Running Case 2 on Personal Data

94 views
Skip to first unread message

Katha Korgaonkar

unread,
Sep 4, 2019, 7:14:40 PM9/4/19
to Selene (sequence-based deep learning package)
I'm currently running case 2 on my personal data. I've already trained a new architecture using the online sampler, but I am having trouble with step 2. I used the evaluate_test_bed.yml file provided in config examples since I used a .bed file to train the architecture. Should I be using the train_data.bed or validate_data.bed file from the step 1 output for the .bed file needed in the config file? Assuming I can use the train_data.bed (I'm currently trying to run it with that), when I try running the eval.sh script I keep getting the following error: 

Outputs and logs saved to /home/ubuntu/selene/manuscript/case2/evaluation_outputs/2019-09-04-22-27-47

Traceback (most recent call last):

  File "../../../selene_cli.py", line 32, in <module>

    parse_configs_and_run(configs, lr=arguments["--lr"])

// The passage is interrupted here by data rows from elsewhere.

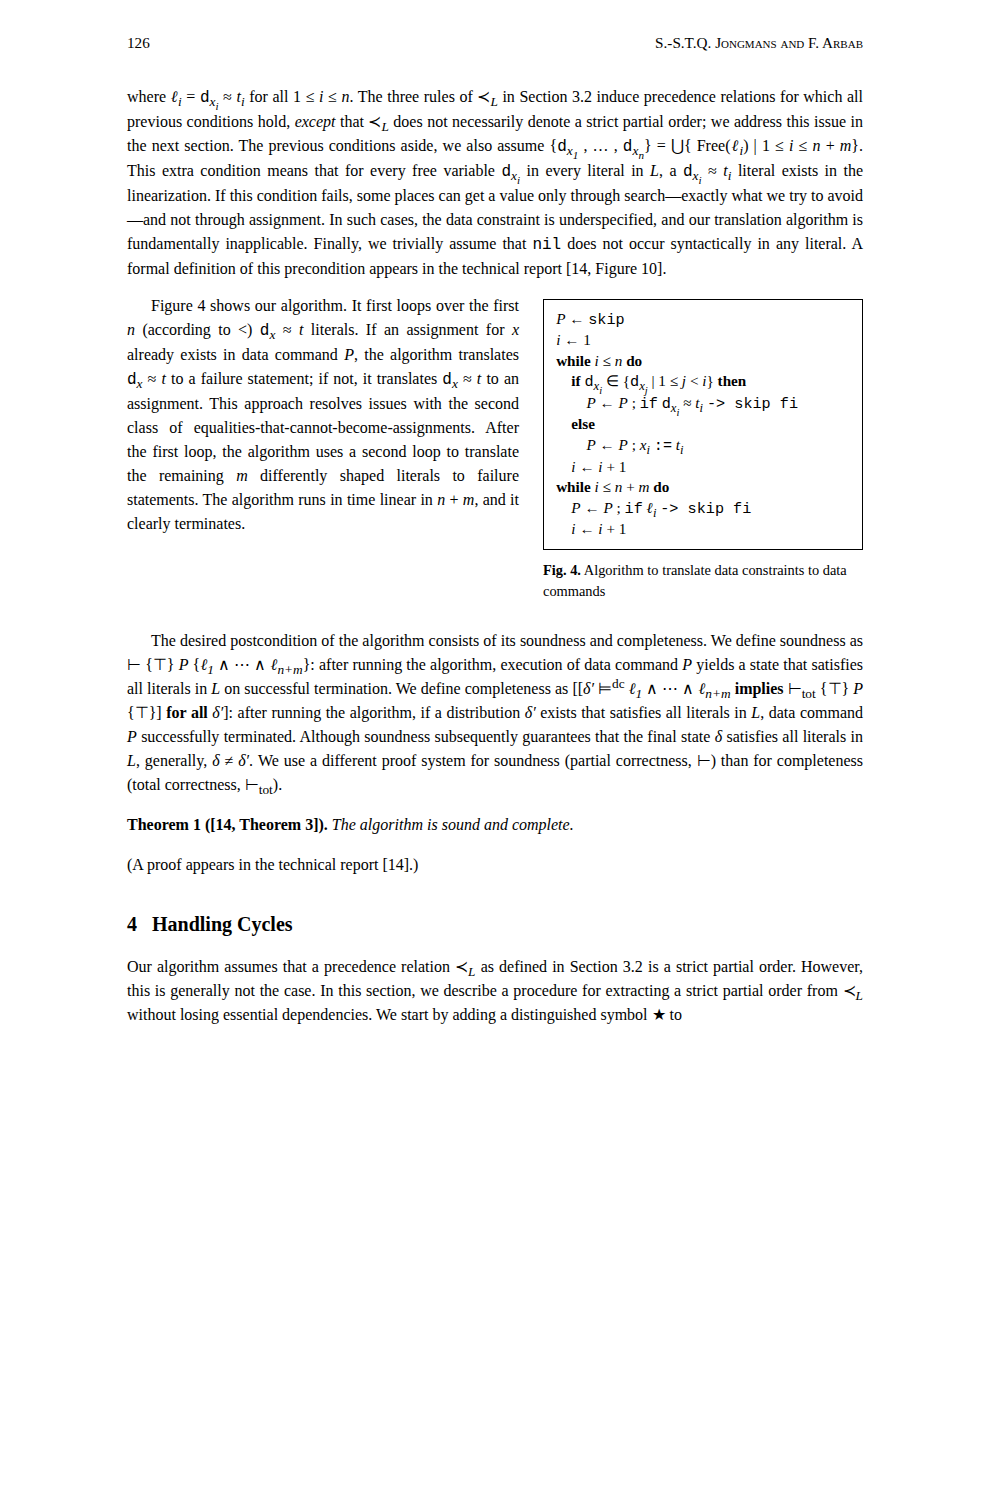126 S.-S.T.Q. Jongmans and F. Arbab
where ℓi = dxi ≈ ti for all 1 ≤ i ≤ n. The three rules of ≺L in Section 3.2 induce precedence relations for which all previous conditions hold, except that ≺L does not necessarily denote a strict partial order; we address this issue in the next section. The previous conditions aside, we also assume {dx1 , … , dxn} = ⋃{ Free(ℓi) | 1 ≤ i ≤ n + m}. This extra condition means that for every free variable dxi in every literal in L, a dxi ≈ ti literal exists in the linearization. If this condition fails, some places can get a value only through search—exactly what we try to avoid—and not through assignment. In such cases, the data constraint is underspecified, and our translation algorithm is fundamentally inapplicable. Finally, we trivially assume that nil does not occur syntactically in any literal. A formal definition of this precondition appears in the technical report [14, Figure 10].
P ← skip
i ← 1
while i ≤ n do
if dxi ∈ {dxj | 1 ≤ j < i} then
P ← P ; if dxi ≈ ti -> skip fi
else
P ← P ; xi := ti
i ← i + 1
while i ≤ n + m do
P ← P ; if ℓi -> skip fi
i ← i + 1
Fig. 4. Algorithm to translate data constraints to data commands
Figure 4 shows our algorithm. It first loops over the first n (according to <) dx ≈ t literals. If an assignment for x already exists in data command P, the algorithm translates dx ≈ t to a failure statement; if not, it translates dx ≈ t to an assignment. This approach resolves issues with the second class of equalities-that-cannot-become-assignments. After the first loop, the algorithm uses a second loop to translate the remaining m differently shaped literals to failure statements. The algorithm runs in time linear in n + m, and it clearly terminates.
The desired postcondition of the algorithm consists of its soundness and completeness. We define soundness as ⊢ {⊤} P {ℓ1 ∧ ⋯ ∧ ℓn+m}: after running the algorithm, execution of data command P yields a state that satisfies all literals in L on successful termination. We define completeness as [[δ′ ⊨dc ℓ1 ∧ ⋯ ∧ ℓn+m implies ⊢tot {⊤} P {⊤}] for all δ′]: after running the algorithm, if a distribution δ′ exists that satisfies all literals in L, data command P successfully terminated. Although soundness subsequently guarantees that the final state δ satisfies all literals in L, generally, δ ≠ δ′. We use a different proof system for soundness (partial correctness, ⊢) than for completeness (total correctness, ⊢tot).
Theorem 1 ([14, Theorem 3]). The algorithm is sound and complete.
(A proof appears in the technical report [14].)
4 Handling Cycles
Our algorithm assumes that a precedence relation ≺L as defined in Section 3.2 is a strict partial order. However, this is generally not the case. In this section, we describe a procedure for extracting a strict partial order from ≺L without losing essential dependencies. We start by adding a distinguished symbol ★ to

  File "/home/ubuntu/selene/selene_sdk/utils/config_utils.py", line 341, in parse_configs_and_run

    execute(operations, configs, current_run_output_dir)

  File "/home/ubuntu/selene/selene_sdk/utils/config_utils.py", line 208, in execute

    evaluate_model = instantiate(evaluate_model_info)

  File "/home/ubuntu/selene/selene_sdk/utils/config.py", line 239, in instantiate

    return _instantiate_proxy_tuple(proxy, bindings)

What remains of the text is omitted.